RECORDS PROVIDED Block Start
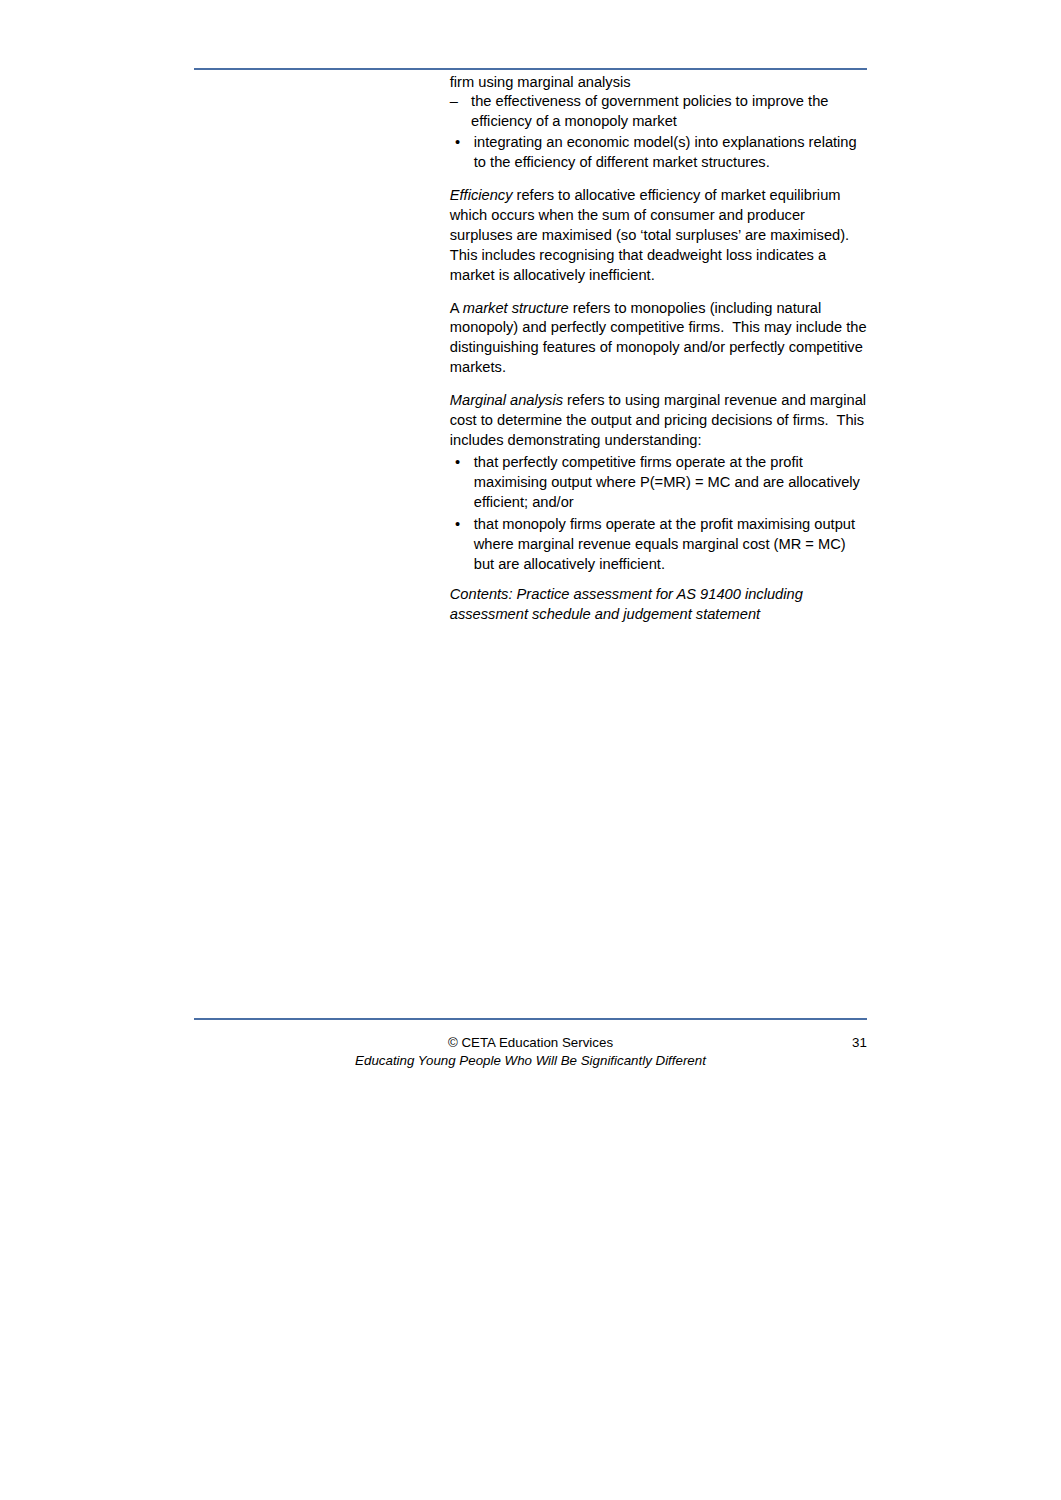firm using marginal analysis
the effectiveness of government policies to improve the efficiency of a monopoly market
integrating an economic model(s) into explanations relating to the efficiency of different market structures.
Efficiency refers to allocative efficiency of market equilibrium which occurs when the sum of consumer and producer surpluses are maximised (so ‘total surpluses’ are maximised). This includes recognising that deadweight loss indicates a market is allocatively inefficient.
A market structure refers to monopolies (including natural monopoly) and perfectly competitive firms. This may include the distinguishing features of monopoly and/or perfectly competitive markets.
Marginal analysis refers to using marginal revenue and marginal cost to determine the output and pricing decisions of firms. This includes demonstrating understanding:
that perfectly competitive firms operate at the profit maximising output where P(=MR) = MC and are allocatively efficient; and/or
that monopoly firms operate at the profit maximising output where marginal revenue equals marginal cost (MR = MC) but are allocatively inefficient.
Contents: Practice assessment for AS 91400 including assessment schedule and judgement statement
© CETA Education Services
Educating Young People Who Will Be Significantly Different
31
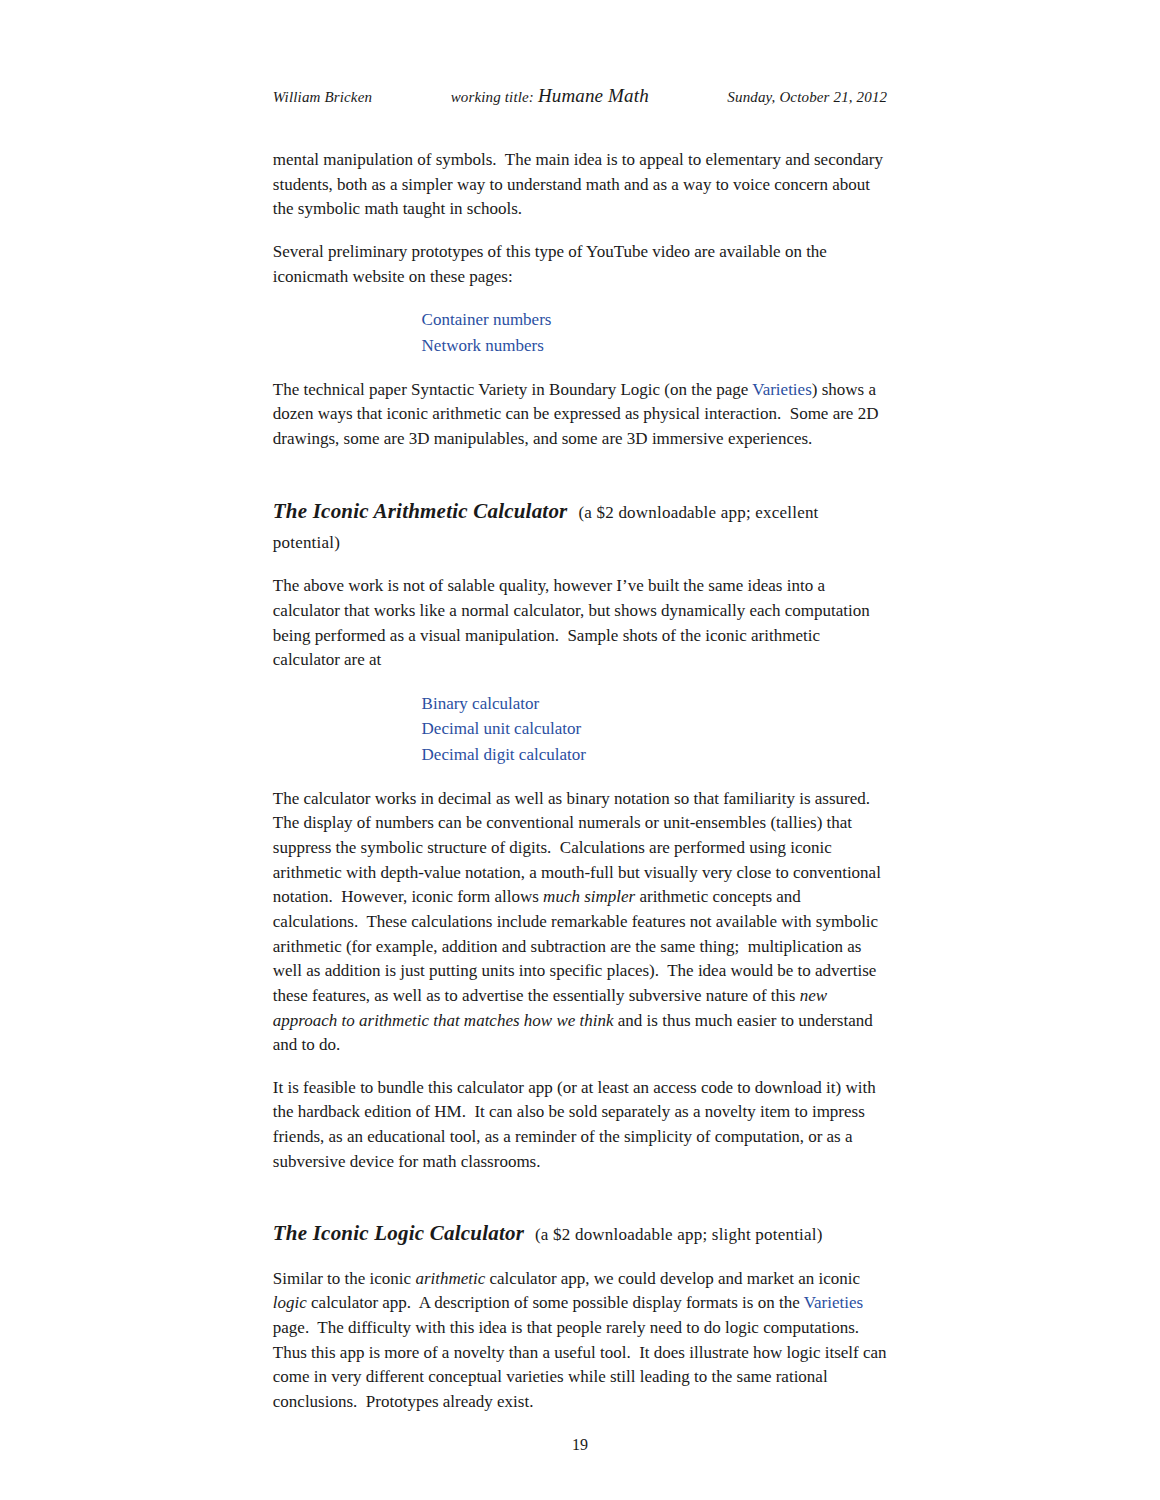William Bricken
working title: Humane Math
Sunday, October 21, 2012
mental manipulation of symbols. The main idea is to appeal to elementary and secondary students, both as a simpler way to understand math and as a way to voice concern about the symbolic math taught in schools.
Several preliminary prototypes of this type of YouTube video are available on the iconicmath website on these pages:
Container numbers
Network numbers
The technical paper Syntactic Variety in Boundary Logic (on the page Varieties) shows a dozen ways that iconic arithmetic can be expressed as physical interaction. Some are 2D drawings, some are 3D manipulables, and some are 3D immersive experiences.
The Iconic Arithmetic Calculator (a $2 downloadable app; excellent potential)
The above work is not of salable quality, however I’ve built the same ideas into a calculator that works like a normal calculator, but shows dynamically each computation being performed as a visual manipulation. Sample shots of the iconic arithmetic calculator are at
Binary calculator
Decimal unit calculator
Decimal digit calculator
The calculator works in decimal as well as binary notation so that familiarity is assured. The display of numbers can be conventional numerals or unit-ensembles (tallies) that suppress the symbolic structure of digits. Calculations are performed using iconic arithmetic with depth-value notation, a mouth-full but visually very close to conventional notation. However, iconic form allows much simpler arithmetic concepts and calculations. These calculations include remarkable features not available with symbolic arithmetic (for example, addition and subtraction are the same thing; multiplication as well as addition is just putting units into specific places). The idea would be to advertise these features, as well as to advertise the essentially subversive nature of this new approach to arithmetic that matches how we think and is thus much easier to understand and to do.
It is feasible to bundle this calculator app (or at least an access code to download it) with the hardback edition of HM. It can also be sold separately as a novelty item to impress friends, as an educational tool, as a reminder of the simplicity of computation, or as a subversive device for math classrooms.
The Iconic Logic Calculator (a $2 downloadable app; slight potential)
Similar to the iconic arithmetic calculator app, we could develop and market an iconic logic calculator app. A description of some possible display formats is on the Varieties page. The difficulty with this idea is that people rarely need to do logic computations. Thus this app is more of a novelty than a useful tool. It does illustrate how logic itself can come in very different conceptual varieties while still leading to the same rational conclusions. Prototypes already exist.
19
RECORDS PROVIDED Block End
ABOUT THIS EXERCISE => Repeat exactly the lines from the first line of the records above through the line containing "Sunday, October 21, 2012", leaving out the pictures.

ANSWER TO THE EXERCISE =>
firm using marginal analysis
the effectiveness of government policies to improve the efficiency of a monopoly market
integrating an economic model(s) into explanations relating to the efficiency of different market structures.
Efficiency refers to allocative efficiency of market equilibrium which occurs when the sum of consumer and producer surpluses are maximised (so ‘total surpluses’ are maximised). This includes recognising that deadweight loss indicates a market is allocatively inefficient.
A market structure refers to monopolies (including natural monopoly) and perfectly competitive firms. This may include the distinguishing features of monopoly and/or perfectly competitive markets.
Marginal analysis refers to using marginal revenue and marginal cost to determine the output and pricing decisions of firms. This includes demonstrating understanding:
that perfectly competitive firms operate at the profit maximising output where P(=MR) = MC and are allocatively efficient; and/or
that monopoly firms operate at the profit maximising output where marginal revenue equals marginal cost (MR = MC) but are allocatively inefficient.
Contents: Practice assessment for AS 91400 including assessment schedule and judgement statement
© CETA Education Services
Educating Young People Who Will Be Significantly Different
31
William Bricken
working title: Humane Math
Sunday, October 21, 2012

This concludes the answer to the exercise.